On Sun, 18 Oct 2015 18:37:55 +0000, Steve Crook wrote:
> This happens because the default INN behaviour is to include identifying
> headers. It takes a Perl script to strip them out of the message prior
> to posting. If the Perl script breaks for any reason (usually when Perl
> gets upgraded), the headers don't get modified/removed.
Thanks Steve for explaining. I have been horrified, at times, to find that
three servers which didn't "normally" reveal the true NNTP posting host
revealed it in some headers (es, mixmin, & mozilla).
At least now I know how it can happen.
Thank you for that explanation.
> I'm only aware of
newsguy.com and
tornevall.net adopting this behaviour
> but there may be others. It's their choice I guess but it makes it
> impossible for other NSP's to use EMP filters on posts originating at
> those services.
I don't know what an EMP filter is but a search brings up something called
"cleanfeed" which may be related.
I'm guessing what you mean is that those NNTP servers who change the
hash for both the user account and for the nntp server make it harder
for folks like you to filter out spammers based on their hashed user
account and hashed nntp server IP address.
That's a fair drawback, to you. To us, it's the same drawback though,
in that an unchanging hash makes it *easier* to identify us, which is
a privacy issue (to me anyway).
Paolo's server, aioe, uses the same "IP hash" all the time = BAD.
Roman's server, albasani, I think changes both IP & username hashes = GOOD.
Likewise with solani = GOOD.
Ray's server, es, I think, uses the same IP & username hashes all the time = BAD.
Jesse's server, blueworld, I think, changes both IP & username hashes = GOOD.
I think your server, mixmin, repeats the same "IP hash" all the time.
Is that information (on your server) correct?
> I'd strongly suggest that none of them grant you anonymity. They munge
> headers so that readers can't tell where a post originated. That really
> is the limit of the privacy they afford.
That's all "I" want.
Basic privacy.
If I post a question about, oh, let's say my medical condition of AIDs or
a reaction I had when I used too much Viagra (or whatever), I just don't
want my kids' kids to figure out it was me, a dozen years from now.

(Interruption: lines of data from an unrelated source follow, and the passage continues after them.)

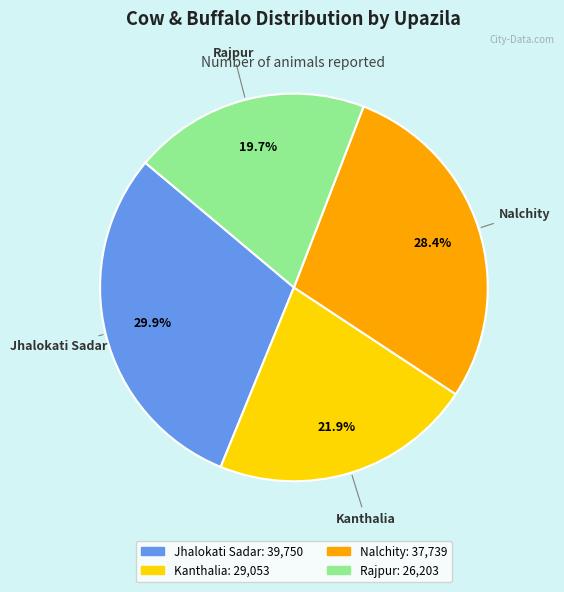

Does Jhalokati Sadar account for over 50% of the chart?

No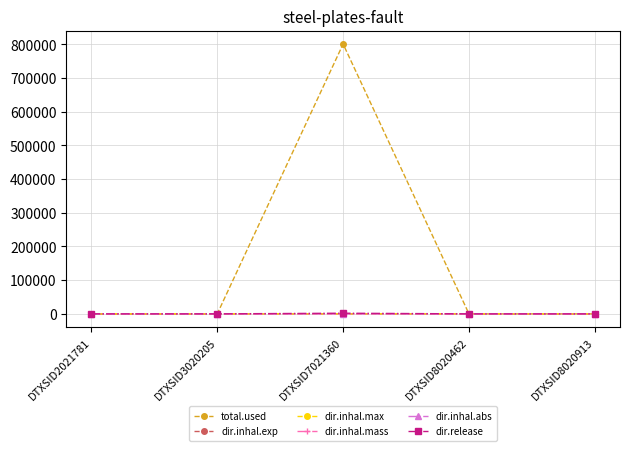

Is this an area chart (filled region under the line)?

No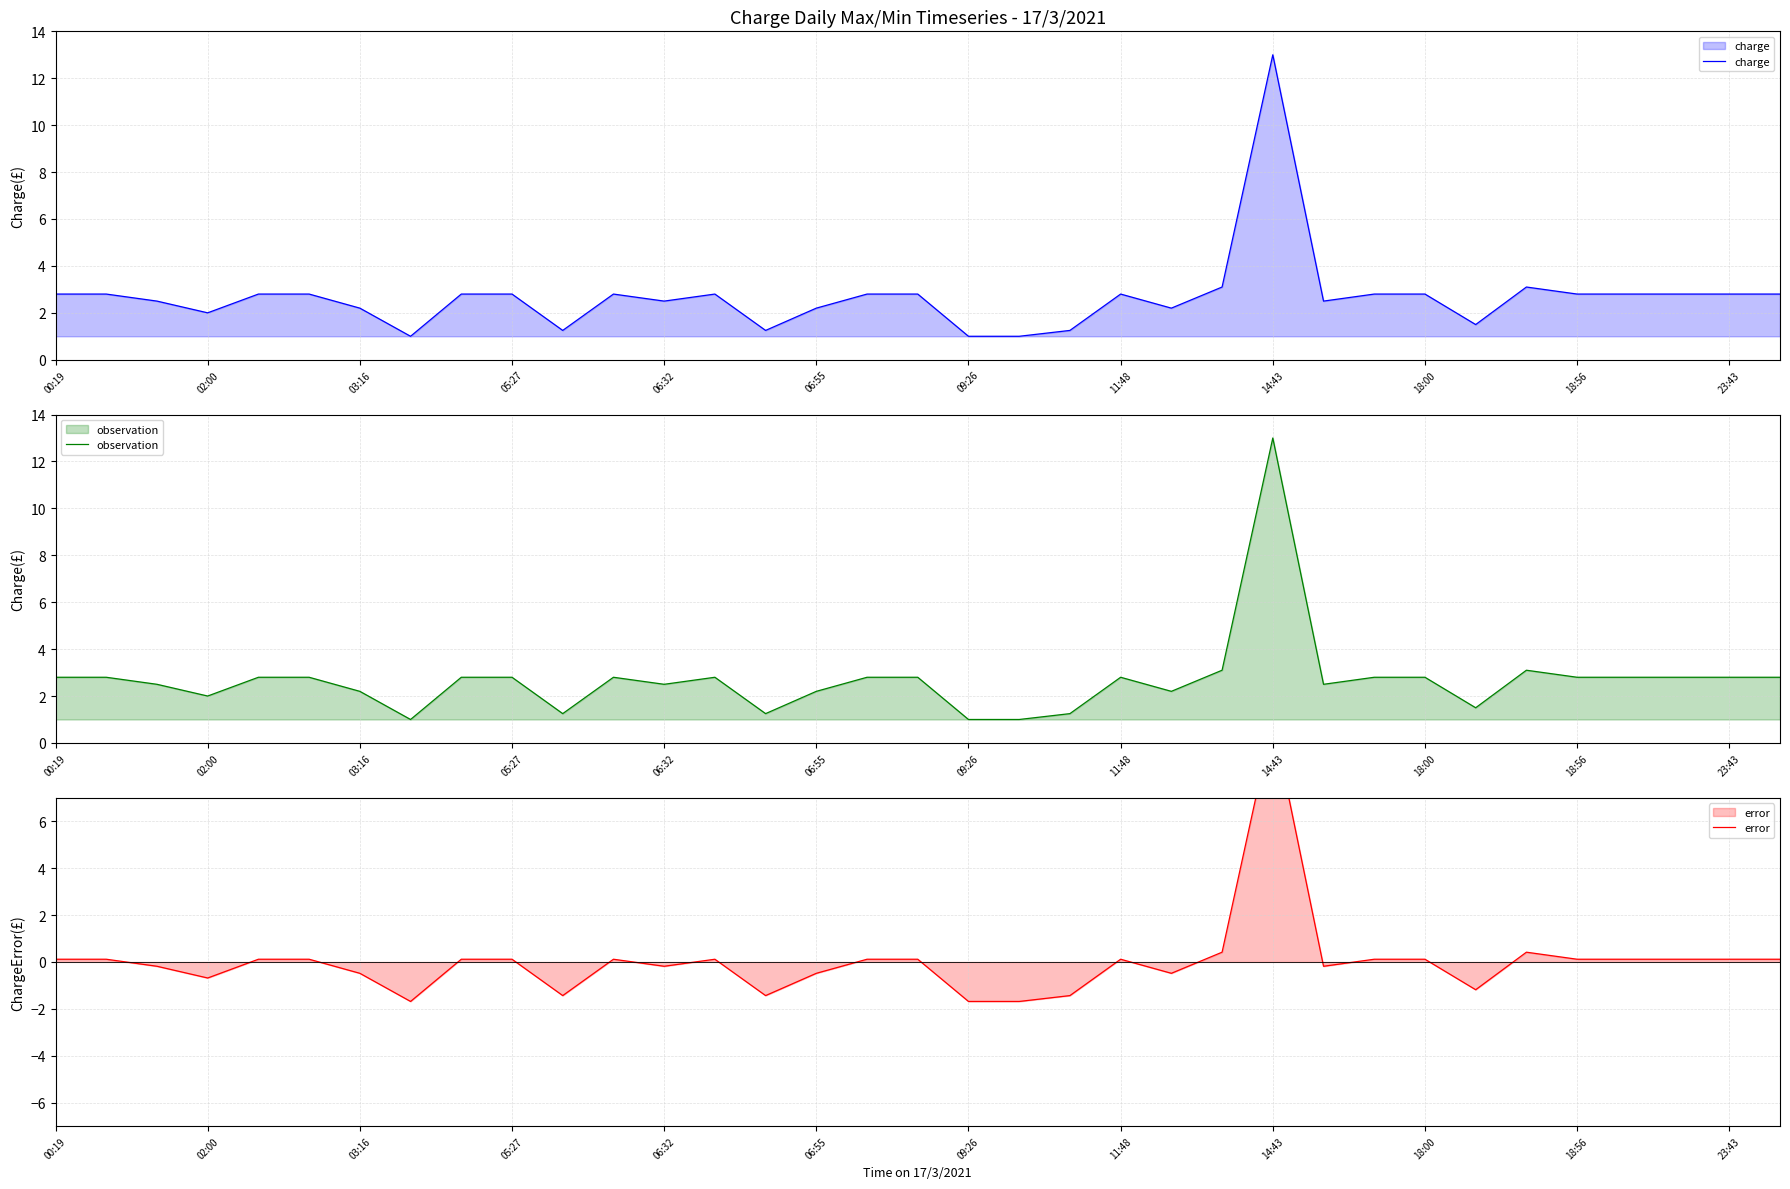

How many values in the charge series are below 2?

7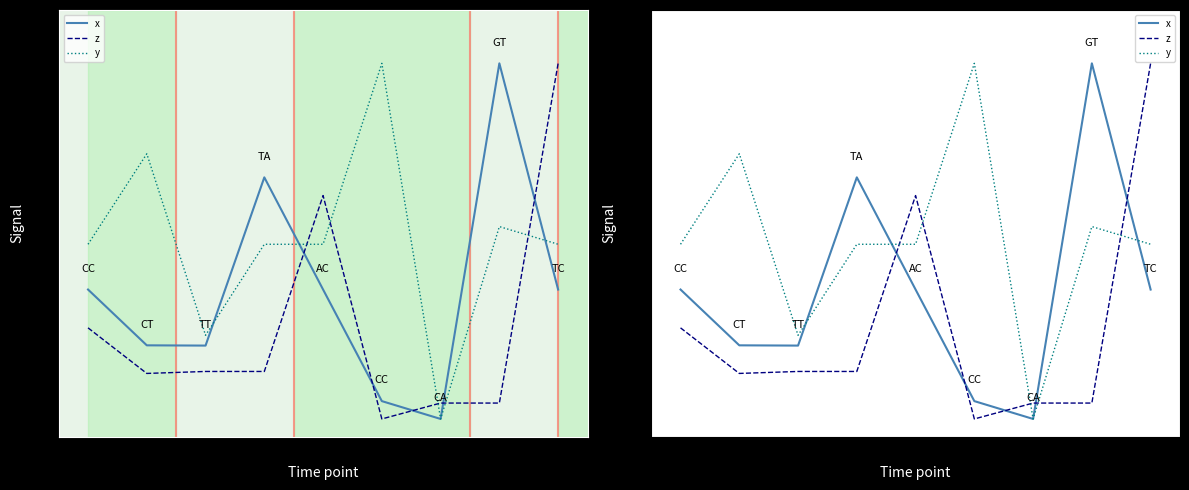

Is this an area chart (filled region under the line)?

No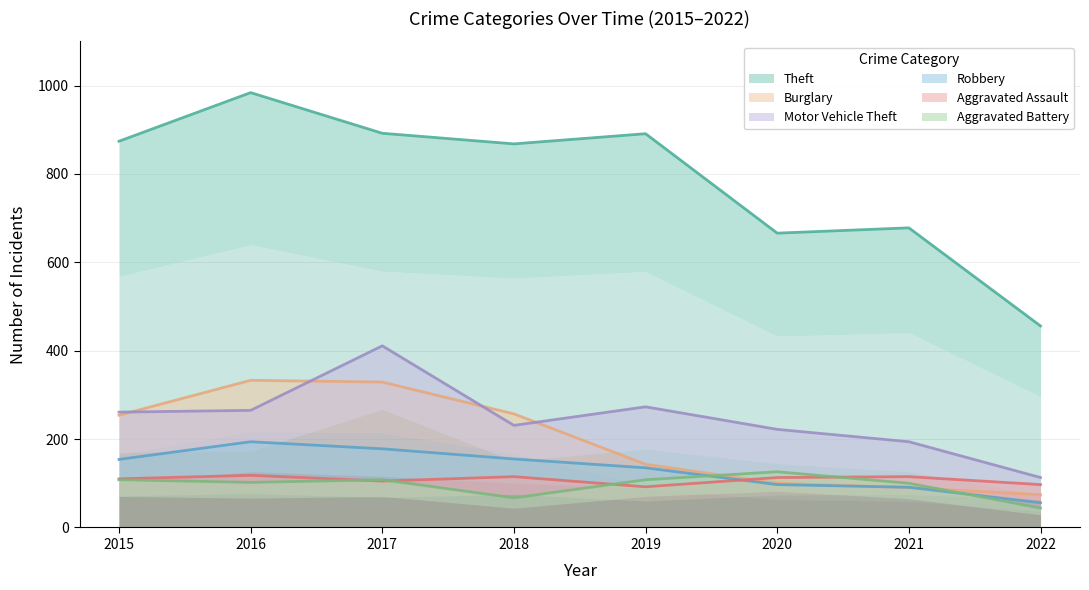

How many interior local valleys does the Theft series have?

2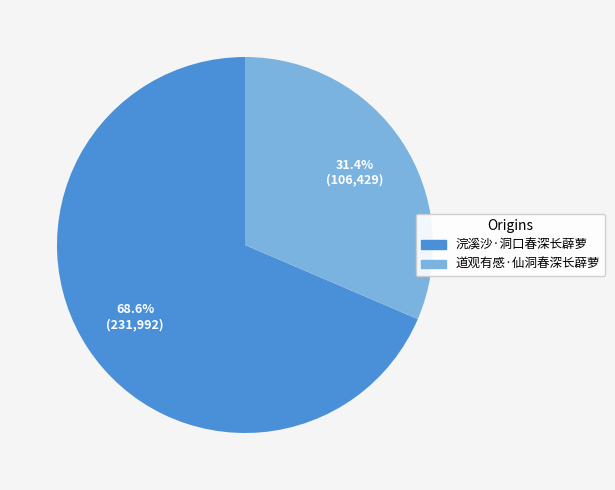

To the nearest percent, what is the combined percentage of 浣溪沙·洞口春深长薜萝 and 道观有感·仙洞春深长薜萝?

100%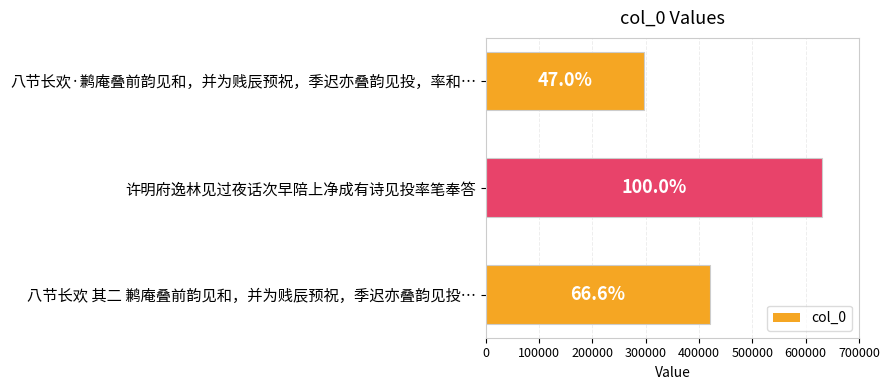

What is the difference between the maximum and minimum values?

334744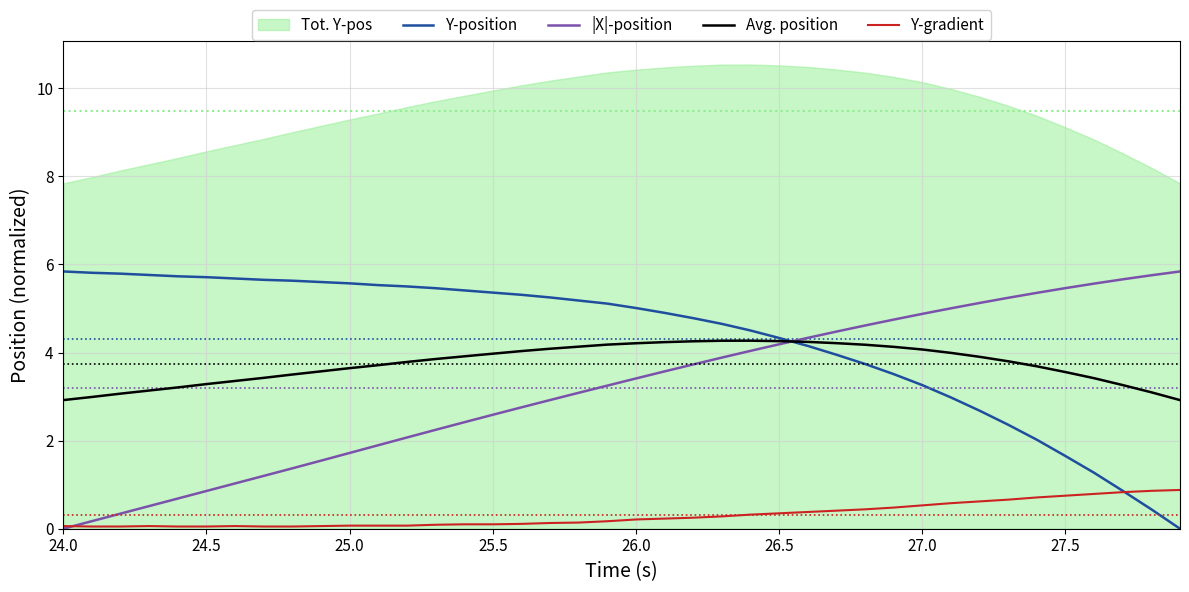

What is the highest value of the |X|-position series?

5.8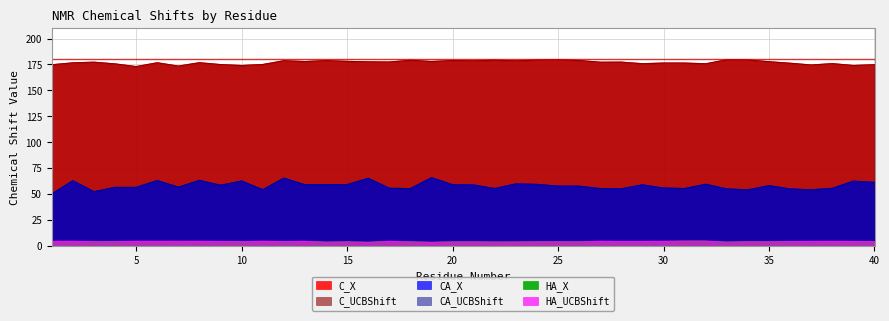

Which series has the largest range (max minus min)?

CA_X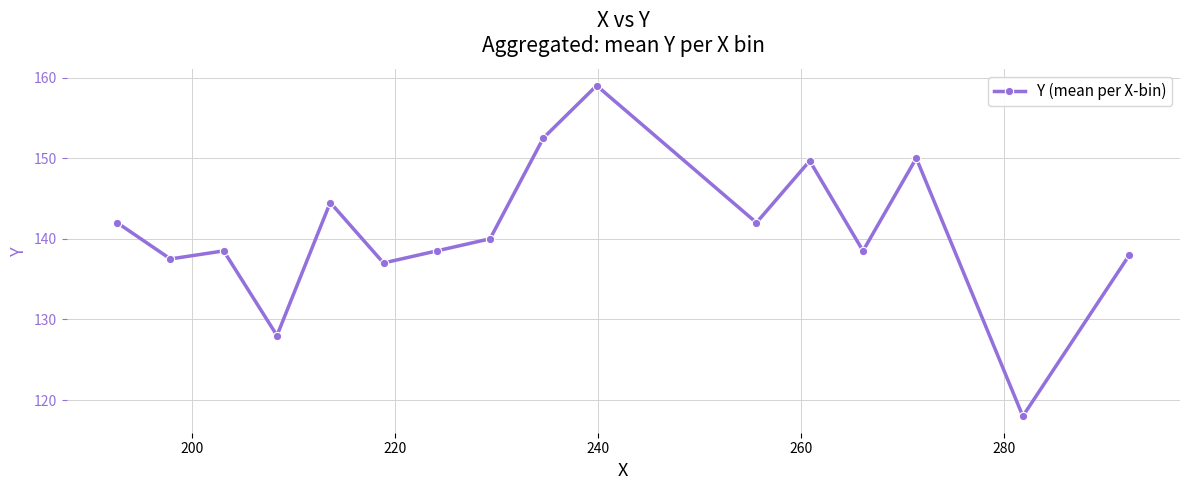

Reading left to right, transcribe all the data shown in this chart.

142.0	137.5	138.5	128.0	144.5	137.0	138.5	140.0	152.5	159.0	142.0	149.7	138.5	150.0	118.0	138.0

Privacy is something you have to actively seek every day.
> Post something that attracts the attention of <insert local law enforcement
> here> and you'll be extremely vulnerable. If you want real anonymity,
> use Tor (and use it well) or use Remailers.
I'm not talking at all about criminal acts. I'm just talking about basic
everyday privacy. All I want is my conversation not to be tracked to me
today, tomorrow, or next year by some script kiddie who can cull nntp
headers en masse, off of the net.
Mostly what I'm asking about are really two things that are in our headers:
1. Username privacy (which you don't have an issue with since you don't require it)
2. NNTP posting host privacy (which you put in your headers with static hashes)
I really don't understand how the "encryption" part protects privacy, so,
I'm not specifically asking about that (although it "must" be a good thing).
I did just now try port 563 on aoio and it failed, so, it's not so simple
to get port 563 working on at least aioe's server
nntp.aioe.org:563 but
I didn't try 443 so maybe I got the port number or server name wrong
(because 119 worked fine afterward).